Gazprom verkauft Beteiligung am lettischen Gasanbieter - Russisches Unternehmen akzeptiert erstmals EU-Spielregeln auf dem Energiemarkt



Damit setzt Latvijas Gaze eine Forderung des dritten Energiepakets der Europäischen Union um, demzufolge Pipelinebetreiber nicht gleichzeitig auch Lieferanten sein dürfen. An dieser Forderung scheiterte zuletzt Ende 2014 das Pipelineprojekt South Stream. Über den South Stream sollte russisches Gas durch das Schwarze Meer nach Europa transportiert werden.
Es ist nicht das erste Mal, dass der russische Gasmonopolist eine solche Konsequenz zieht, wie Beobachter erinnern. Bereits 2012 musste sich Gazprom auf Forderung der Europäischen Kommission aus dem litauischen Energieunternehmen Lietuvos dujos zurückziehen. Dort hielt Gazprom 37 Prozent der Anteile. Gegen die Entbündelung bei Lietuvos dujos hatte Gazprom bei der Kommission der Vereinten Nationen für internationales Handelsrecht zunächst geklagt, doch die Auseinandersetzung nicht fortgesetzt. Stattdessen verkaufte der russische Konzern seine Anteile für 164 Millionen US-Dollar.
Gazprom bleibt jedoch weiter auf dem baltischen Energiemarkt präsent – als Lieferant. Mitte März führte das Tochterunternehmen Gazprom Export, das für die Abwicklung des kompletten Auslandsgeschäfts verantwortlich ist, für das Baltikum die erste Gasversteigerung durch. 420 Millionen Kubikmeter wurden dabei verkauft, was etwa zehn Prozent der jährlichen Gaslieferungen in diese Region entspricht. Im Jahr 2015 lieferte Gazprom Export in die baltischen Staaten vier Milliarden Kubikmeter Gas.
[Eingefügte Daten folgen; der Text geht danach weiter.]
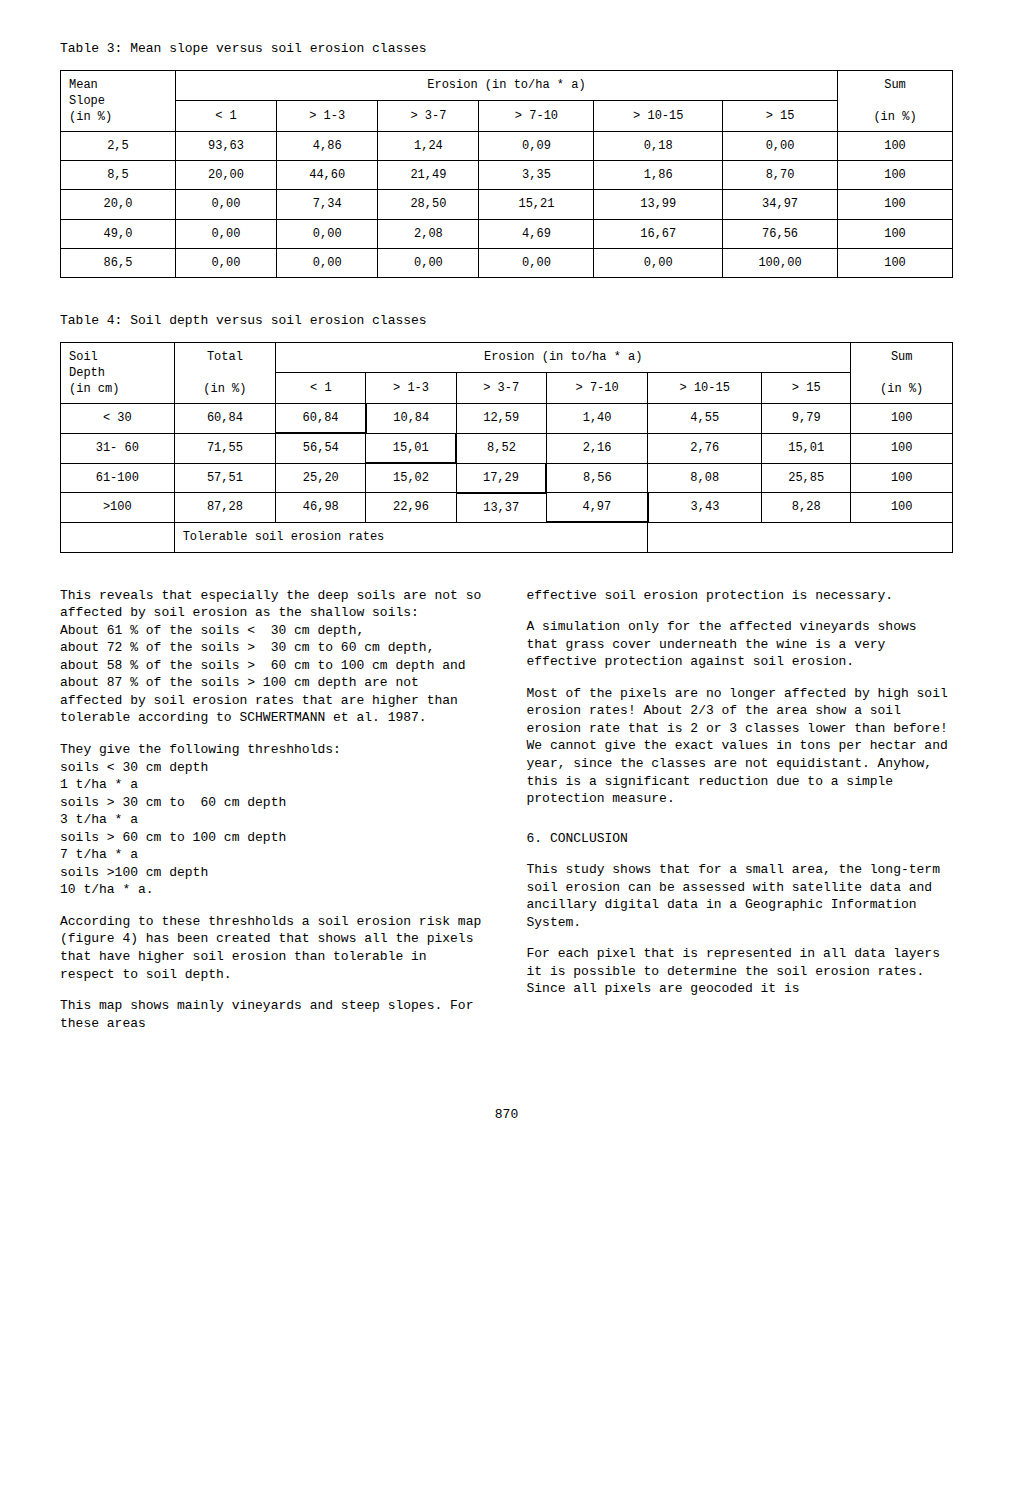Table 3: Mean slope versus soil erosion classes
| Mean Slope (in %) | Erosion (in to/ha * a) | Sum (in %) |
| --- | --- | --- |
| < 1 | > 1-3 | > 3-7 | > 7-10 | > 10-15 | > 15 |
| 2,5 | 93,63 | 4,86 | 1,24 | 0,09 | 0,18 | 0,00 | 100 |
| 8,5 | 20,00 | 44,60 | 21,49 | 3,35 | 1,86 | 8,70 | 100 |
| 20,0 | 0,00 | 7,34 | 28,50 | 15,21 | 13,99 | 34,97 | 100 |
| 49,0 | 0,00 | 0,00 | 2,08 | 4,69 | 16,67 | 76,56 | 100 |
| 86,5 | 0,00 | 0,00 | 0,00 | 0,00 | 0,00 | 100,00 | 100 |
Table 4: Soil depth versus soil erosion classes
| Soil Depth (in cm) | Total (in %) | Erosion (in to/ha * a) | Sum (in %) |
| --- | --- | --- | --- |
| < 1 | > 1-3 | > 3-7 | > 7-10 | > 10-15 | > 15 |
| < 30 | 60,84 | 60,84 | 10,84 | 12,59 | 1,40 | 4,55 | 9,79 | 100 |
| 31- 60 | 71,55 | 56,54 | 15,01 | 8,52 | 2,16 | 2,76 | 15,01 | 100 |
| 61-100 | 57,51 | 25,20 | 15,02 | 17,29 | 8,56 | 8,08 | 25,85 | 100 |
| >100 | 87,28 | 46,98 | 22,96 | 13,37 | 4,97 | 3,43 | 8,28 | 100 |
| | Tolerable soil erosion rates | | | |
This reveals that especially the deep soils are not so affected by soil erosion as the shallow soils:
About 61 % of the soils < 30 cm depth,
about 72 % of the soils > 30 cm to 60 cm depth,
about 58 % of the soils > 60 cm to 100 cm depth and
about 87 % of the soils > 100 cm depth are not affected by soil erosion rates that are higher than tolerable according to SCHWERTMANN et al. 1987.
They give the following threshholds:
soils < 30 cm depth
1 t/ha * a
soils > 30 cm to 60 cm depth
3 t/ha * a
soils > 60 cm to 100 cm depth
7 t/ha * a
soils >100 cm depth
10 t/ha * a.
According to these threshholds a soil erosion risk map (figure 4) has been created that shows all the pixels that have higher soil erosion than tolerable in respect to soil depth.
This map shows mainly vineyards and steep slopes. For these areas
effective soil erosion protection is necessary.
A simulation only for the affected vineyards shows that grass cover underneath the wine is a very effective protection against soil erosion.
Most of the pixels are no longer affected by high soil erosion rates! About 2/3 of the area show a soil erosion rate that is 2 or 3 classes lower than before! We cannot give the exact values in tons per hectar and year, since the classes are not equidistant. Anyhow, this is a significant reduction due to a simple protection measure.
6. CONCLUSION
This study shows that for a small area, the long-term soil erosion can be assessed with satellite data and ancillary digital data in a Geographic Information System.
For each pixel that is represented in all data layers it is possible to determine the soil erosion rates. Since all pixels are geocoded it is
870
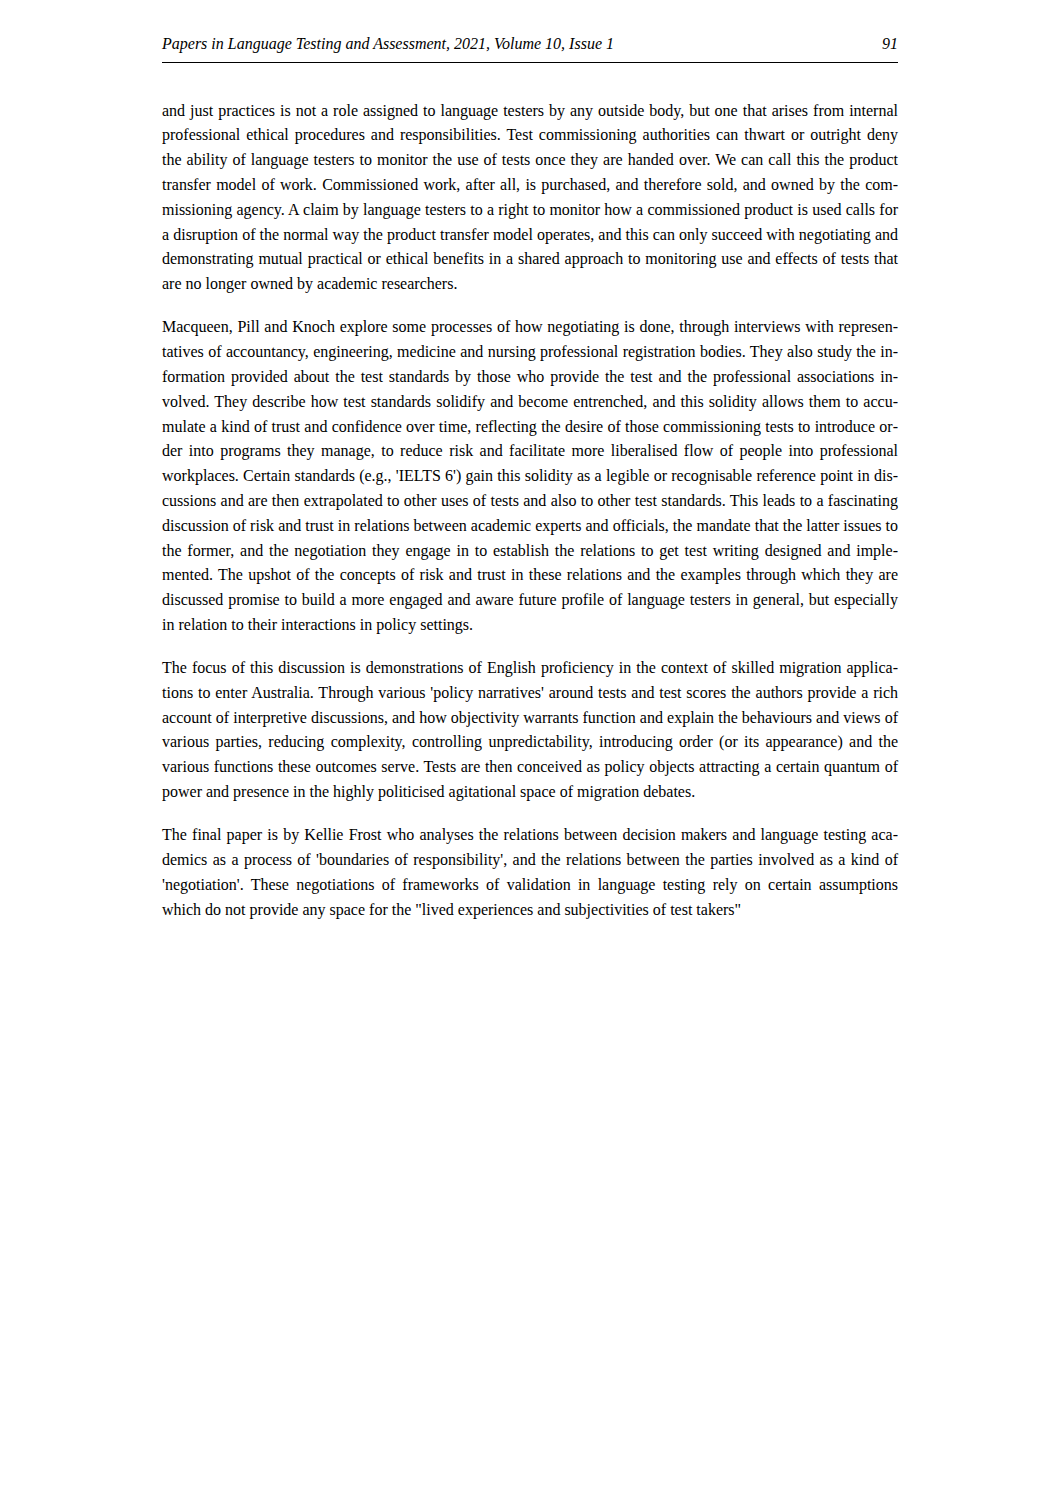Papers in Language Testing and Assessment, 2021, Volume 10, Issue 1 91
and just practices is not a role assigned to language testers by any outside body, but one that arises from internal professional ethical procedures and responsibilities. Test commissioning authorities can thwart or outright deny the ability of language testers to monitor the use of tests once they are handed over. We can call this the product transfer model of work. Commissioned work, after all, is purchased, and therefore sold, and owned by the commissioning agency. A claim by language testers to a right to monitor how a commissioned product is used calls for a disruption of the normal way the product transfer model operates, and this can only succeed with negotiating and demonstrating mutual practical or ethical benefits in a shared approach to monitoring use and effects of tests that are no longer owned by academic researchers.
Macqueen, Pill and Knoch explore some processes of how negotiating is done, through interviews with representatives of accountancy, engineering, medicine and nursing professional registration bodies. They also study the information provided about the test standards by those who provide the test and the professional associations involved. They describe how test standards solidify and become entrenched, and this solidity allows them to accumulate a kind of trust and confidence over time, reflecting the desire of those commissioning tests to introduce order into programs they manage, to reduce risk and facilitate more liberalised flow of people into professional workplaces. Certain standards (e.g., 'IELTS 6') gain this solidity as a legible or recognisable reference point in discussions and are then extrapolated to other uses of tests and also to other test standards. This leads to a fascinating discussion of risk and trust in relations between academic experts and officials, the mandate that the latter issues to the former, and the negotiation they engage in to establish the relations to get test writing designed and implemented. The upshot of the concepts of risk and trust in these relations and the examples through which they are discussed promise to build a more engaged and aware future profile of language testers in general, but especially in relation to their interactions in policy settings.
The focus of this discussion is demonstrations of English proficiency in the context of skilled migration applications to enter Australia. Through various 'policy narratives' around tests and test scores the authors provide a rich account of interpretive discussions, and how objectivity warrants function and explain the behaviours and views of various parties, reducing complexity, controlling unpredictability, introducing order (or its appearance) and the various functions these outcomes serve. Tests are then conceived as policy objects attracting a certain quantum of power and presence in the highly politicised agitational space of migration debates.
The final paper is by Kellie Frost who analyses the relations between decision makers and language testing academics as a process of 'boundaries of responsibility', and the relations between the parties involved as a kind of 'negotiation'. These negotiations of frameworks of validation in language testing rely on certain assumptions which do not provide any space for the "lived experiences and subjectivities of test takers"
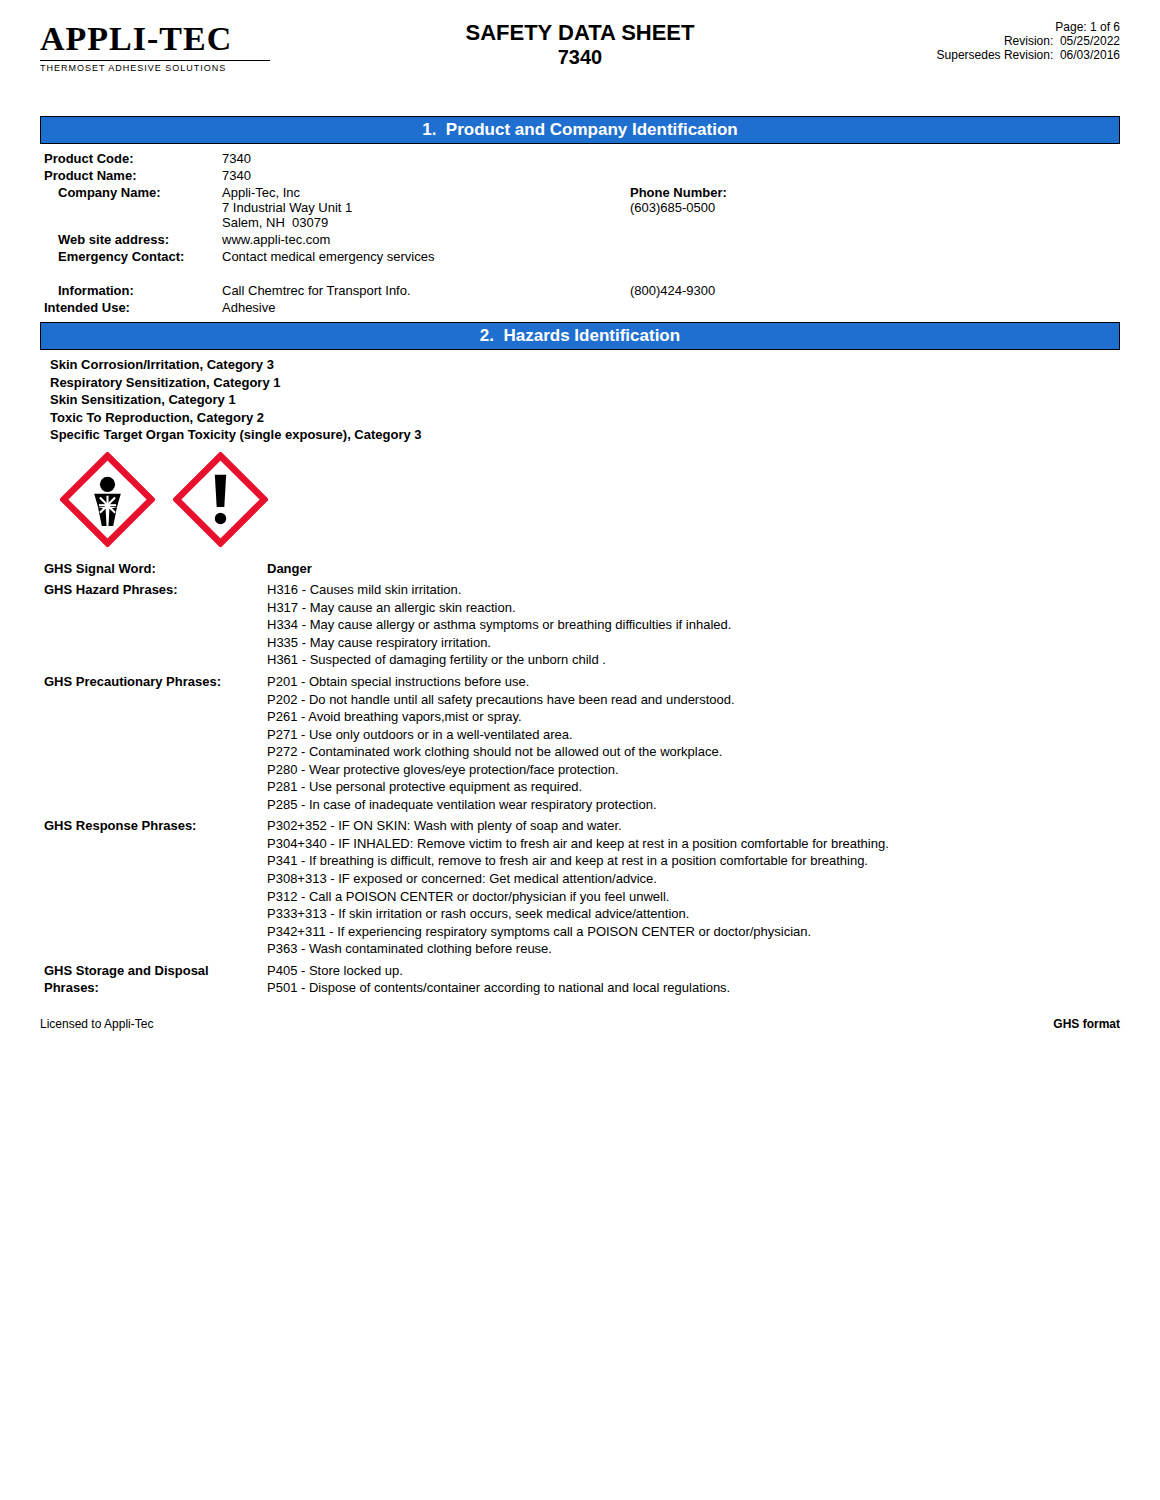APPLI-TEC
THERMOSET ADHESIVE SOLUTIONS
SAFETY DATA SHEET
7340
Page: 1 of 6
Revision: 05/25/2022
Supersedes Revision: 06/03/2016
1. Product and Company Identification
| Product Code: | 7340 |
| Product Name: | 7340 |
| Company Name: | Appli-Tec, Inc 7 Industrial Way Unit 1 Salem, NH 03079 | Phone Number: (603)685-0500 |
| Web site address: | www.appli-tec.com |
| Emergency Contact: | Contact medical emergency services |
| Information: | Call Chemtrec for Transport Info. | (800)424-9300 |
| Intended Use: | Adhesive |
2. Hazards Identification
Skin Corrosion/Irritation, Category 3
Respiratory Sensitization, Category 1
Skin Sensitization, Category 1
Toxic To Reproduction, Category 2
Specific Target Organ Toxicity (single exposure), Category 3
| GHS Signal Word: | Danger |
| GHS Hazard Phrases: | H316 - Causes mild skin irritation. H317 - May cause an allergic skin reaction. H334 - May cause allergy or asthma symptoms or breathing difficulties if inhaled. H335 - May cause respiratory irritation. H361 - Suspected of damaging fertility or the unborn child . |
| GHS Precautionary Phrases: | P201 - Obtain special instructions before use. P202 - Do not handle until all safety precautions have been read and understood. P261 - Avoid breathing vapors,mist or spray. P271 - Use only outdoors or in a well-ventilated area. P272 - Contaminated work clothing should not be allowed out of the workplace. P280 - Wear protective gloves/eye protection/face protection. P281 - Use personal protective equipment as required. P285 - In case of inadequate ventilation wear respiratory protection. |
| GHS Response Phrases: | P302+352 - IF ON SKIN: Wash with plenty of soap and water. P304+340 - IF INHALED: Remove victim to fresh air and keep at rest in a position comfortable for breathing. P341 - If breathing is difficult, remove to fresh air and keep at rest in a position comfortable for breathing. P308+313 - IF exposed or concerned: Get medical attention/advice. P312 - Call a POISON CENTER or doctor/physician if you feel unwell. P333+313 - If skin irritation or rash occurs, seek medical advice/attention. P342+311 - If experiencing respiratory symptoms call a POISON CENTER or doctor/physician. P363 - Wash contaminated clothing before reuse. |
| GHS Storage and Disposal Phrases: | P405 - Store locked up. P501 - Dispose of contents/container according to national and local regulations. |
Licensed to Appli-Tec
GHS format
Gazprom ist offenbar bereit, sich den neuen Regeln auf dem europäischen Energiemarkt anzupassen. "Das dritte Energiepaket verändert die Spielregeln auf dem europäischen Gasmarkt. Es zielt darauf ab, die Monopolstellung einiger Akteure sowohl im gesamten Europa als auch in jedem einzelnen Staat der EU zu verhindern", erklärt Alexej Kalatschew. Der russische Energieriese stehe vor der Wahl: Er könne entweder versuchen, diesen neuen Regeln zu trotzen und dagegen anzukämpfen, oder sie hinnehmen und sie zum eigenen Vorteil nutzen.
Zudem könne die Entscheidung des Energieunternehmens aus Russland die Entscheidung der EU-Kommission in Bezug auf das geplante Pipeline-Projekt "North Stream 2" beeinflussen, meint Ilja Balakirew, Chefanalyst bei UFS IC. Die Gaspipeline mit einer Kapazität von 55 Milliarden Kubikmeter soll russisches Gas durch die Ostsee nach Deutschland transportieren. Nach der Fertigstellung des ersten von zwei neuen Strängen wird das Liefervolumen nach Deutschland um 50 Prozent auf 110 Milliarden Kubikmeter jährlich steigen.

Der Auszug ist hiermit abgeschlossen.